Write out every line of the listing below verbatim, without changing a single character.

(Data for analysis Opens)

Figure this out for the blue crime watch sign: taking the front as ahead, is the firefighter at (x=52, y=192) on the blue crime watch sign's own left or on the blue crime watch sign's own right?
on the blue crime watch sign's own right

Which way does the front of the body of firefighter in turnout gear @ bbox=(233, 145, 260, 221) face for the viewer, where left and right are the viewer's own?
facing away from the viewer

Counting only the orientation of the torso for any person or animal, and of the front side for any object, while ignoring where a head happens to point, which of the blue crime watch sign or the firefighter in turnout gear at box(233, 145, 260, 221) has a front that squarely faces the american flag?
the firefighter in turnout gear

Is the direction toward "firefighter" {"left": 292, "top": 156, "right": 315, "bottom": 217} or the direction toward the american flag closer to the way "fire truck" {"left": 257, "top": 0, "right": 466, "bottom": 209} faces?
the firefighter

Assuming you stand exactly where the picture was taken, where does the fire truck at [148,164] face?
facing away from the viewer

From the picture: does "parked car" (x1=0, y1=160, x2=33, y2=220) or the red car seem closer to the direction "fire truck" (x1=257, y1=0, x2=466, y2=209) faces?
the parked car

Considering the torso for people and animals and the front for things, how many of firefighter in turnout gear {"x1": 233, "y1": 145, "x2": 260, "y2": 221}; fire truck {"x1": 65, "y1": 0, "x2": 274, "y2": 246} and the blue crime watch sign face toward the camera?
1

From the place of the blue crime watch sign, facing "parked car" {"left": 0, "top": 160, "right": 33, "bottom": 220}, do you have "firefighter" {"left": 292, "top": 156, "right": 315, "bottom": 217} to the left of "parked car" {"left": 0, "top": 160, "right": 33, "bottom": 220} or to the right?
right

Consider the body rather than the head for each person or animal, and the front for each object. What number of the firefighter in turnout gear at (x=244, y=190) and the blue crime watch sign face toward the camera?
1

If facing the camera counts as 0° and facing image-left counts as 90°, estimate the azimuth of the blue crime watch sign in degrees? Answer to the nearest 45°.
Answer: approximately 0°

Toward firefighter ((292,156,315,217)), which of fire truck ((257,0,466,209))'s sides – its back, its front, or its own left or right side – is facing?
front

(Data for analysis Closes)

Written response:
Figure this out for the blue crime watch sign: taking the front as ahead, is the firefighter at (x=52, y=192) on the blue crime watch sign's own left or on the blue crime watch sign's own right?
on the blue crime watch sign's own right

Which way does the front of the body of firefighter in turnout gear @ bbox=(233, 145, 260, 221) face for the viewer, where left and right are the viewer's own?
facing away from the viewer

Counting only the orientation of the torso for any person or animal, and of the front side for any object, while ignoring where a head happens to point, which of the blue crime watch sign or the firefighter in turnout gear at box(233, 145, 260, 221) has a front that squarely faces the american flag?
the firefighter in turnout gear

Is the direction toward "firefighter" {"left": 292, "top": 156, "right": 315, "bottom": 217} or the direction toward the american flag closer to the way "fire truck" {"left": 257, "top": 0, "right": 466, "bottom": 209} faces?
the firefighter

Assuming you stand exactly where the picture was taken, where does the fire truck at [148,164] face?
facing away from the viewer

From the picture: does "parked car" (x1=0, y1=160, x2=33, y2=220) or the red car seem closer to the direction "fire truck" (x1=257, y1=0, x2=466, y2=209) faces?
the parked car

Considering the torso for people and animals and the front for things, how many of firefighter in turnout gear {"x1": 233, "y1": 145, "x2": 260, "y2": 221}; fire truck {"x1": 65, "y1": 0, "x2": 274, "y2": 246} and the blue crime watch sign face toward the camera?
1

From the place of the blue crime watch sign, facing "parked car" {"left": 0, "top": 160, "right": 33, "bottom": 220}, do you have "firefighter" {"left": 292, "top": 156, "right": 315, "bottom": 217} to the left of "parked car" {"left": 0, "top": 160, "right": 33, "bottom": 220} or to the right?
right

Consider the body rather than the head for each person or animal, and the front for each object. What number of the firefighter in turnout gear at (x=244, y=190) and the blue crime watch sign face toward the camera?
1

If facing the camera counts as 0° and facing image-left counts as 90°, estimate the azimuth of the blue crime watch sign in degrees? Answer to the nearest 45°.
Answer: approximately 0°

Toward firefighter ((292,156,315,217)), which of fire truck ((257,0,466,209))'s sides – its back, its front, or its own left or right side – is facing?
front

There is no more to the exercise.